Jack took them both below, but Jacob was bleeding so profusely from a wound that he had contrived to inflict upon himself as he came up the side, probably on a shattered length of the gunwale, that Stephen had to lead him away, send his breeches to be soaked in cold water at once, sew up the gash, and then ask Poll to bandage it and to find a pair of clean duck trousers that would fit. While this was doing, Jacob asked, ‘You did not receive my dispatches, I suppose?’

‘Never a one. Have the Brotherhood’s messengers left?’

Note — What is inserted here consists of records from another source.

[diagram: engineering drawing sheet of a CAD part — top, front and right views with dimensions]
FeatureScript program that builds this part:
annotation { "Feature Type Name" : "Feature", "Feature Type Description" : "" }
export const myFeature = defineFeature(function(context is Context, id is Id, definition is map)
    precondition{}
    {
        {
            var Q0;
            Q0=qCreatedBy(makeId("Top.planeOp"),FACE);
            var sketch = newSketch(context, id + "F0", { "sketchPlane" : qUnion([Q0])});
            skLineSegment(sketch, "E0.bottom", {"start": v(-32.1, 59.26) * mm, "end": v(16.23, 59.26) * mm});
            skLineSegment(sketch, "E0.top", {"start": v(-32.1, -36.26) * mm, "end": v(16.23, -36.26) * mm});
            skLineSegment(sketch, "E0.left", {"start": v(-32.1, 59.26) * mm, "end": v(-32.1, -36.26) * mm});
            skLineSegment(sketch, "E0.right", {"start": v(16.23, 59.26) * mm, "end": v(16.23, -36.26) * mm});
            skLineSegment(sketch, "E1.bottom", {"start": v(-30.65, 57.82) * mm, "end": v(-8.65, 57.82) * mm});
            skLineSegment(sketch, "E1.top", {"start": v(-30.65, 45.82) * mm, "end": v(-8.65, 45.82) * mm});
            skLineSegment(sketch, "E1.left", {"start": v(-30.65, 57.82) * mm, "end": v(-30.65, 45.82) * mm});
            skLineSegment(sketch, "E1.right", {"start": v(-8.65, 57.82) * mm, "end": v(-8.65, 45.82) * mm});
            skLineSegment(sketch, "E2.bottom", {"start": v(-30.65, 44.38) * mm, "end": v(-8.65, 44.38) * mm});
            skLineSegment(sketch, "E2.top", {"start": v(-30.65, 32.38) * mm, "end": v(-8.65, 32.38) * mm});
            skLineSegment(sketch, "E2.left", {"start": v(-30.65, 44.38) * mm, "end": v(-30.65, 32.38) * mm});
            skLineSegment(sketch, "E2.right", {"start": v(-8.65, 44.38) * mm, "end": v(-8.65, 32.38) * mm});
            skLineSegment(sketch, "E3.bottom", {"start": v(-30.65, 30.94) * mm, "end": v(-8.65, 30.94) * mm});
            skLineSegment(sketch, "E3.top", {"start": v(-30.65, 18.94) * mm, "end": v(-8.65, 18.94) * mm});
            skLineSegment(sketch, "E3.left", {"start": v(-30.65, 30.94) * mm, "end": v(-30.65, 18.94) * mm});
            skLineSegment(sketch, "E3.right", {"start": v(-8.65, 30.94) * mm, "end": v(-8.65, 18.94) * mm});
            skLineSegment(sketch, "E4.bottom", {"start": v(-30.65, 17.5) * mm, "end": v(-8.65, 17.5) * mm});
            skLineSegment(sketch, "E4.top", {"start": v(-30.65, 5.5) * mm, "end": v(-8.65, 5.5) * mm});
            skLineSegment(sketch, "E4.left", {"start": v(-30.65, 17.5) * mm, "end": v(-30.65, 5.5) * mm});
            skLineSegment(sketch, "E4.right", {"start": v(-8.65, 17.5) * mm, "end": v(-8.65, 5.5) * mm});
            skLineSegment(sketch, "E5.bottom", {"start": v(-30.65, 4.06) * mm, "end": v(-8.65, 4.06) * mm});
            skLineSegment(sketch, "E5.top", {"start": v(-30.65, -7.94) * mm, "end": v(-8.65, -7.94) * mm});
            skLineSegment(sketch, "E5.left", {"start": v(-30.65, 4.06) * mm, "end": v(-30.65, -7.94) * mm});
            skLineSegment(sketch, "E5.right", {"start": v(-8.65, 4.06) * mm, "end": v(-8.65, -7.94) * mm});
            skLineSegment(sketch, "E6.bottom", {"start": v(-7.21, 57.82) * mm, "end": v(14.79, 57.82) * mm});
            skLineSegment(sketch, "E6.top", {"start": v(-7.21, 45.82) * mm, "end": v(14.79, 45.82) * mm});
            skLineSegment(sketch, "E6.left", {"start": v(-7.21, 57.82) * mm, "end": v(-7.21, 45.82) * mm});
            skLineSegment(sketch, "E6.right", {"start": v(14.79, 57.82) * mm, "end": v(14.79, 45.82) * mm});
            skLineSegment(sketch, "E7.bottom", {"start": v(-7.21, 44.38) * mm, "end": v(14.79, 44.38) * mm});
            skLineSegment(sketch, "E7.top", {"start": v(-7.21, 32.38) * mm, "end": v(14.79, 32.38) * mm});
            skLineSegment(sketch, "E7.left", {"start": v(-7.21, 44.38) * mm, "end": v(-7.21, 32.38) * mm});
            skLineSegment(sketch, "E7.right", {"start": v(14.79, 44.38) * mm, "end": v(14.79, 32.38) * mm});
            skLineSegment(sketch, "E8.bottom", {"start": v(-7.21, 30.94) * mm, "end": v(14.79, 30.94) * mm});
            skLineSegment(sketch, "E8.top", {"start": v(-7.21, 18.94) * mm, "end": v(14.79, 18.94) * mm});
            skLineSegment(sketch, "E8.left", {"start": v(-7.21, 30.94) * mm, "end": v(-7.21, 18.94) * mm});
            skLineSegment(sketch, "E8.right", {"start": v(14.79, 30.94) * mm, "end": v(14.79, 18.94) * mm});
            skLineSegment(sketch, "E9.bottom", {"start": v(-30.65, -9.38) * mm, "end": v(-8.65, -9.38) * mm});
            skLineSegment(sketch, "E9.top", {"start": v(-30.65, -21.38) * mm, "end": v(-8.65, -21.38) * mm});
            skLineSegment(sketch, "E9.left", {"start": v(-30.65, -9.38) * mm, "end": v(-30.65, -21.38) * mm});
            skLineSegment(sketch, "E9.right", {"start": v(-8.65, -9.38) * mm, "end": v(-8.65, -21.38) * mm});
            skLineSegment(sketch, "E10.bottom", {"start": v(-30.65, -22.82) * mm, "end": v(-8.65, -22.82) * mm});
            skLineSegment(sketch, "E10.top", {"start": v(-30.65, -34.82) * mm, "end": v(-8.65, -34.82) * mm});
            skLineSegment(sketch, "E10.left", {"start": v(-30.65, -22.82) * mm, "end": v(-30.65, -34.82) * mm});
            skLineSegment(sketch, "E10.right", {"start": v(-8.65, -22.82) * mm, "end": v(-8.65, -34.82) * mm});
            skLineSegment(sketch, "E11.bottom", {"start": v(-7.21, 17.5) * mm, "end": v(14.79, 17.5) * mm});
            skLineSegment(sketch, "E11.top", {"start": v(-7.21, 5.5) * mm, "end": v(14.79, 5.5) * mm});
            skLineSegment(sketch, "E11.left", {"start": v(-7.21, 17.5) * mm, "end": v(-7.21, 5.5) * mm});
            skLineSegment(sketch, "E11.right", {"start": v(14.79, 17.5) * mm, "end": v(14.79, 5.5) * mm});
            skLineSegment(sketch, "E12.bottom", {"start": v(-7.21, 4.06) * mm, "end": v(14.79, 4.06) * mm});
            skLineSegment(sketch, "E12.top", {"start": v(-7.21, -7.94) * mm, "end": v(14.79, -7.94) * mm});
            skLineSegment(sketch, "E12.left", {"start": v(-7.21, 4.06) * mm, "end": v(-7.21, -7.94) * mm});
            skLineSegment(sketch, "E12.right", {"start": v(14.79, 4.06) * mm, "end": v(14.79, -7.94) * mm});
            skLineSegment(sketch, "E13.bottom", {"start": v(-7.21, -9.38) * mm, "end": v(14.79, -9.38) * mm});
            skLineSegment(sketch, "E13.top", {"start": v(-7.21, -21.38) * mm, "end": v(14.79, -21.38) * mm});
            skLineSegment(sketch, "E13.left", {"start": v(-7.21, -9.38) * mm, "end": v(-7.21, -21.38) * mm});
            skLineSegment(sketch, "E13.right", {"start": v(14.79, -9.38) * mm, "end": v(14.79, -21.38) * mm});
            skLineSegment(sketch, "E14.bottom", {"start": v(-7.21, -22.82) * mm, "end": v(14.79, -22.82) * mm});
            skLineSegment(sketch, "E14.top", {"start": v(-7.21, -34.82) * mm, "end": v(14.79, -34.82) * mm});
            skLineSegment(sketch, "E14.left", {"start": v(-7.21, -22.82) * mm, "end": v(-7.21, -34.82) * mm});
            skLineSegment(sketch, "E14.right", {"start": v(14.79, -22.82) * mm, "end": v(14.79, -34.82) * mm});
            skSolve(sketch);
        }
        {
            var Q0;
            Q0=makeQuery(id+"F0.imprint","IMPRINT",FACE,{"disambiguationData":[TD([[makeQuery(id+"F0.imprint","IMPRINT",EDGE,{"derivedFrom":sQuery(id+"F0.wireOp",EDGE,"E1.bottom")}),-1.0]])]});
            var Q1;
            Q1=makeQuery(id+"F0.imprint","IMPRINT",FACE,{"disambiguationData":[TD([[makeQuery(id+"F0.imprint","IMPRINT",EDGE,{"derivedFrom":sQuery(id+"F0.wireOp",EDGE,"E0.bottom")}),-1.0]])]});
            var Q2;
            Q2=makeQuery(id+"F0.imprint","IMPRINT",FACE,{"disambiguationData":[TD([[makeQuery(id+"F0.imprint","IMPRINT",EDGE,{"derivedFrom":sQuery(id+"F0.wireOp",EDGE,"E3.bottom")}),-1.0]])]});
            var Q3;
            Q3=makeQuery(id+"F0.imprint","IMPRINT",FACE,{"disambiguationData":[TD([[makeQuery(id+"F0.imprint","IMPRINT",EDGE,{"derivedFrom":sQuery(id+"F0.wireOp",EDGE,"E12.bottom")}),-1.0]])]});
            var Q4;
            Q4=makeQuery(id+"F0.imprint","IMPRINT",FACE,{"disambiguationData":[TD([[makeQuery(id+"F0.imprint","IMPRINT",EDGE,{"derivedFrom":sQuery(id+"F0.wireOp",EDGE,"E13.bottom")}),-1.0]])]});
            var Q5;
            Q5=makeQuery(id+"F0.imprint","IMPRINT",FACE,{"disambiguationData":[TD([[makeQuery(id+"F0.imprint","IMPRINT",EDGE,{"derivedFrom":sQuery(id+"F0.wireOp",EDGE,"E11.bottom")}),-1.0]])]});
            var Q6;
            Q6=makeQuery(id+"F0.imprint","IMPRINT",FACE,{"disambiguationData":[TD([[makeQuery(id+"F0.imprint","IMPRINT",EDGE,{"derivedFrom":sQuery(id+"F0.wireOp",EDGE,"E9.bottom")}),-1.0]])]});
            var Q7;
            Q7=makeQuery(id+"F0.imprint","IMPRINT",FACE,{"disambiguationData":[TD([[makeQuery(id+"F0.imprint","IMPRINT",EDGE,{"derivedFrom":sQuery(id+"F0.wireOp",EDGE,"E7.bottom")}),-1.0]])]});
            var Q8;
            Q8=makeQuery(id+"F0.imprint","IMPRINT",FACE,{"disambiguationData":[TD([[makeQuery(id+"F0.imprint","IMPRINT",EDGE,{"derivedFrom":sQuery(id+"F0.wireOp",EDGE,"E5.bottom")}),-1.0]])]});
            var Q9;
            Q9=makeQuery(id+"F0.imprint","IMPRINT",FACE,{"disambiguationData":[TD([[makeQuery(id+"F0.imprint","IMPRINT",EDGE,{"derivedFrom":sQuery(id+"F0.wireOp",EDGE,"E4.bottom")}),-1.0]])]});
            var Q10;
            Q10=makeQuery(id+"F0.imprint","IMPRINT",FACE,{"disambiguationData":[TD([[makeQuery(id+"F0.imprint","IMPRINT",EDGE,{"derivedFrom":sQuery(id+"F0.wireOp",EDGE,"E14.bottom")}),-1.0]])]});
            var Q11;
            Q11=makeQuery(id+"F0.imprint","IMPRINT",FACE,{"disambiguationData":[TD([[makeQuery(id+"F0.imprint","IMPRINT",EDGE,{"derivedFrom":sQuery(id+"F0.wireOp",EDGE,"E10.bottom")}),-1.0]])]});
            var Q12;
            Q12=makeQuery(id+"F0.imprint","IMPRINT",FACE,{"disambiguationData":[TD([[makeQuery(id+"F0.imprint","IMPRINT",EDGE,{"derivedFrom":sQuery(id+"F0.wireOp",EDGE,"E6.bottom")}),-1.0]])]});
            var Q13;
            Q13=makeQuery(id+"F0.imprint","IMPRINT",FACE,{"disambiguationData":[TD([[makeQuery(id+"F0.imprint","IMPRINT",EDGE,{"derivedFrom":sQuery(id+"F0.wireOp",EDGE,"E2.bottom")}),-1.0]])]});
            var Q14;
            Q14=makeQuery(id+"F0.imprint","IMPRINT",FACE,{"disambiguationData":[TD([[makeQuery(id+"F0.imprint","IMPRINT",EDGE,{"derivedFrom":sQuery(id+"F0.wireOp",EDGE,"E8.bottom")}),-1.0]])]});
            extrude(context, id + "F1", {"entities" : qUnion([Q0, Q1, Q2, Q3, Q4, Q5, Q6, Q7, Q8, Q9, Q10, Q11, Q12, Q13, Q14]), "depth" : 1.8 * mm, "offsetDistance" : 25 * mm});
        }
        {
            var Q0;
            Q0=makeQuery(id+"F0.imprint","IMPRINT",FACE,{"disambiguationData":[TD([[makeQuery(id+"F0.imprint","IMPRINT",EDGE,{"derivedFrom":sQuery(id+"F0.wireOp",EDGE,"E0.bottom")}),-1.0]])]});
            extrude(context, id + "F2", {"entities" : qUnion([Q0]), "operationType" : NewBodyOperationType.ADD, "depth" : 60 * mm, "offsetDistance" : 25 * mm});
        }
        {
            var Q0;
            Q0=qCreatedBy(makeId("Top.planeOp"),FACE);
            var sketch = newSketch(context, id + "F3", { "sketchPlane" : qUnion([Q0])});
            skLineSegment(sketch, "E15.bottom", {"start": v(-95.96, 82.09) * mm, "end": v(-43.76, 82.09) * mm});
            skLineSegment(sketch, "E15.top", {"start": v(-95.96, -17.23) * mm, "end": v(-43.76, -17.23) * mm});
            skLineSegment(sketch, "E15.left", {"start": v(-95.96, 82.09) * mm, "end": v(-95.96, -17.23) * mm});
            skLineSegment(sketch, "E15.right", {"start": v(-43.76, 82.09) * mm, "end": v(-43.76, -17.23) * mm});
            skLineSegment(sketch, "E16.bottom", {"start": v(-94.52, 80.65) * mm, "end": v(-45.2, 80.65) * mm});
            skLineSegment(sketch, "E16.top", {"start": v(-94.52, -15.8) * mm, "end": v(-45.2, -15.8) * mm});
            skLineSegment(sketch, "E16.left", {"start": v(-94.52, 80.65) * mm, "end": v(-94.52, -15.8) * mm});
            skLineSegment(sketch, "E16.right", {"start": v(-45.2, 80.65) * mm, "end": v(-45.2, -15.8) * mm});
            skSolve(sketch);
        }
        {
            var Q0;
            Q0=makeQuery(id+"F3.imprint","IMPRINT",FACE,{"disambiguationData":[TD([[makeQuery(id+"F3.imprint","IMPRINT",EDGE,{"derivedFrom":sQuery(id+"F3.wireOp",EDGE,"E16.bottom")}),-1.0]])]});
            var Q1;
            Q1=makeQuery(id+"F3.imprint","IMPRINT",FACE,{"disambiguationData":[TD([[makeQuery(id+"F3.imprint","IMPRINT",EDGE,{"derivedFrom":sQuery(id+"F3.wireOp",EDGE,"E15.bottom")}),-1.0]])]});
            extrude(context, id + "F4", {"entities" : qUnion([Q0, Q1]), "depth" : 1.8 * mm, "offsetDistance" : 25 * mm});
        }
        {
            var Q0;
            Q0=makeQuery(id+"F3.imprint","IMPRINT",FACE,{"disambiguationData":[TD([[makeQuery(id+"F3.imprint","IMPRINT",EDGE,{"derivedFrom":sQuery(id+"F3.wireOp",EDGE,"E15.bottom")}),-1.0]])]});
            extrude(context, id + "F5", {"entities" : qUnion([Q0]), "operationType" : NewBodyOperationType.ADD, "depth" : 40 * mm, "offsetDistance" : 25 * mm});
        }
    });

‘Three days ago. Your friends in Kutali received me nobly and told me a great deal: let me summarize. In the very first place the Sheikh of Azgar has promised the sum required for the mercenaries: the news came more than a week ago. The Russians and Austrians are still dawdling - there is said to be suspicion, ill-will, on both sides. Zeal among the Moslem Bonapartists reached a feverish point when a pilgrim back from one of the Shiite shrines in the farther Atlas reported seeing the gold being weighed out in the presence of Ibn Hazm as he passed through Azgar. The heads of the Brotherhood met in a Moslem village, resolved all difficulties to do with personal dislikes and rivalries and appointed five of their most considerable members, two of them influential figures in Constantinople. They are riding by the pashas’ relays to Durazzo and there they will take one of Selim’s fast-sailing houarios for Algiers. There they are to beg the Dey to transport the money, the treasure, promised by the Sheikh. It may be possible to intercept them between Pantellaria and Kelibia.’

Jack opened the door of the sick-bay and looked in. ‘Forgive me for interrupting you,’ he said, ‘but I just wanted to ask Dr Jacob where the French frigate is lying.’

‘Over by the Marsa, sir, the broad northern end. There are some merchantmen from the Barbary Coast fairly near.’

‘How many guns does she carry?’

‘I am sorry to say that I never noticed, sir, but so many, according to his secretary, that he could not decently surrender to a little nine-pounder frigate.’

‘I see,’ said Jack. ‘Thank you, Doctor.’

‘I am afraid I offended him,’ said Jacob, when the door had closed.

‘Never in life, colleague,’ said Stephen. ‘Pray go on.’

But Jacob had been shaken by that cold look of dislike that it took him some moments to collect his ideas. ‘Yes,’ he said, ‘well, I took it upon myself to send word to our friend in Ancona and to arrange a meeting with the heads of the Carbonari as soon as you should appear. I hope this does not embarrass you?’

‘Not in the least. Has a time been named?’

‘Just after the rising of the moon.’

‘At what o’clock would that be?’

‘I took it to be at night, of course, but I am sorry to say I cannot be more precise.’

‘I have seen the moon by day, looking very whimsical in the presence of the sun. However. I shall ask the Commodore.’

‘Commodore, dear,’ he said some moments later, ‘would you know when the moon rises tonight?’

‘At thirty-three minutes after midnight; and she is just five degrees below the planet Mars. And Stephen, let me tell you something: Pomone is in this channel, no great way astern. If I were on my own I should send a French-speaking officer aboard the French frigate to tell her captain that Pomone, a thirty-gun eighteen-pounder frigate, and the twelve-pounder Surprise would enter the harbour at first light tomorrow, that they would fire half a dozen blank broadsides at close range, to which he would respond, also with blanks; and that then, decencies preserved, we should all make sail, leaving by the broad north-west passage if this leading wind holds as I expect, and proceed to Malta. But would this interfere with your plans?’

‘Not in the least: and if you wish I will carry your proposal over to the Cerbère.’